▶ [本文]:
▬▬▬

世界的な霊長類学者で、京都大学総長の山極寿一先生が、戦争が始まる3つの理由を挙げています。① 言語、② 土地の所有、そして ③ が「死者につながる新しいアイデンティティー」だとおっしゃっている。この3つが、大量虐殺を辞さない苛烈な戦争を人類が起こすようになった3つの原因ではないかと言っています。
まず言語があるから、国や民族など、幻想の共同体を人々が共有できるようになった。そして1万年前から農業が始まって、土地の所有が始まった。でも、人間が一生に所有できる土地の広さなど限られている。だからこそ「死者を利用することになった」と書いているんです。「この土地は先祖から引き継いだから自分たちのものだ」と主張できるようになった。だから「人間は死んだ祖先から利益を受け継ぐことができるという意味で、他の霊長類と違う」と解説しているんです。
―― ③ は動物ではあり得ないものですよね。

▬▬▬

▶ [提供データ]:
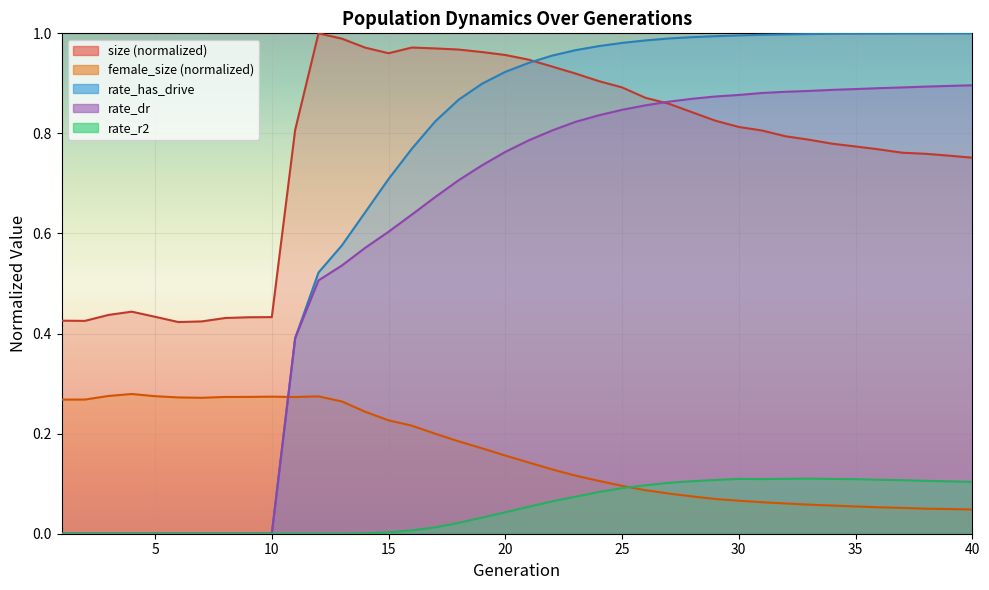

True or false: size has a value of 0.8 at 35.

True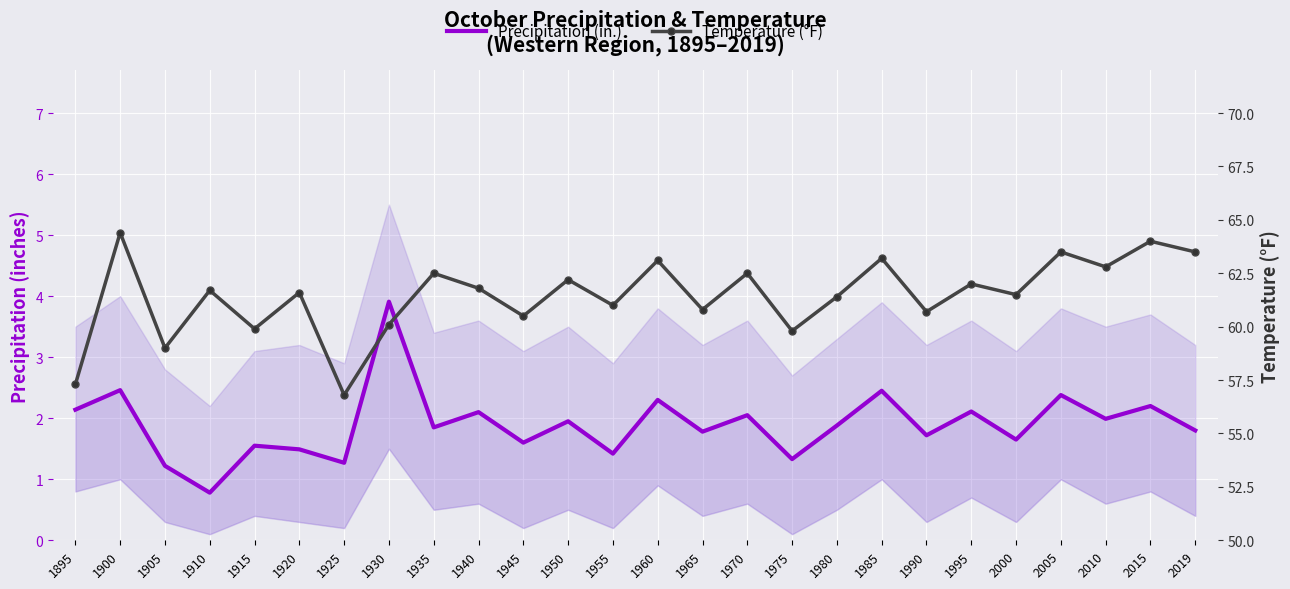

True or false: Precipitation (in.) has more than 1 points higher than both neighbors.

True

▬▬▬

▶ [課題 1]:
本文について、次の問いに答えよ。
(a) 山極寿一先生はどのような研究者で、どの大学の総長とされているか。
(b) 農業は何年前から始まったと書かれているか。
(c) 戦争が始まる3つ目の理由は何とされているか。
▶ [課題 2]: 本文のうち、「世界的な霊長類学者で、京都大学総長の山極寿一先生が、戦争が始まる3つの理由を挙げています。① 言語、② 土地の所有、そして」を含む語句で始まり「違う」と解説しているんです。」で終わる部分を、一字も変えずに書き写せ。
▶ [課題 3]: 戦争の起源を論じた本文の続きを、最後の文の後から書き継げ。
データは参照しなくてよい。

▶ [想定解答 1]:
(a) 世界的な霊長類学者で、京都大学の総長とされている。
(b) 1万年前から始まったと書かれている。
(c) 「死者につながる新しいアイデンティティー」とされている。

▶ [想定解答 2]:
世界的な霊長類学者で、京都大学総長の山極寿一先生が、戦争が始まる3つの理由を挙げています。① 言語、② 土地の所有、そして ③ が「死者につながる新しいアイデンティティー」だとおっしゃっている。この3つが、大量虐殺を辞さない苛烈な戦争を人類が起こすようになった3つの原因ではないかと言っています。
まず言語があるから、国や民族など、幻想の共同体を人々が共有できるようになった。そして1万年前から農業が始まって、土地の所有が始まった。でも、人間が一生に所有できる土地の広さなど限られている。だからこそ「死者を利用することになった」と書いているんです。「この土地は先祖から引き継いだから自分たちのものだ」と主張できるようになった。だから「人間は死んだ祖先から利益を受け継ぐことができるという意味で、他の霊長類と違う」と解説しているんです。

▶ [想定解答 3]:
祖先の死者から利益を得ると同時に、祖先がやったことに負い目をも持つようになった。祖父がやった悪事を孫の代が謝ることがあるように、ネガティブなこともまた引き継ぐ。死者のプラスもマイナスも引き継いで生きるようになったから、人類は「祖先の名誉を守る」「祖先の悲願を達成する」など、アイデンティティーを死者と結び付け、つながるようになったということを書いているんです。
これは広い意味での宗教ともつながる問題なので、こういう視点から戦争の原因を考えるのは面白いなと感じたんです。ただ、ネアンデルタール人が仲間を埋葬していたという事実もありますし、どこから人が死を供養する観念が生まれたかは難しい議論ですけれども。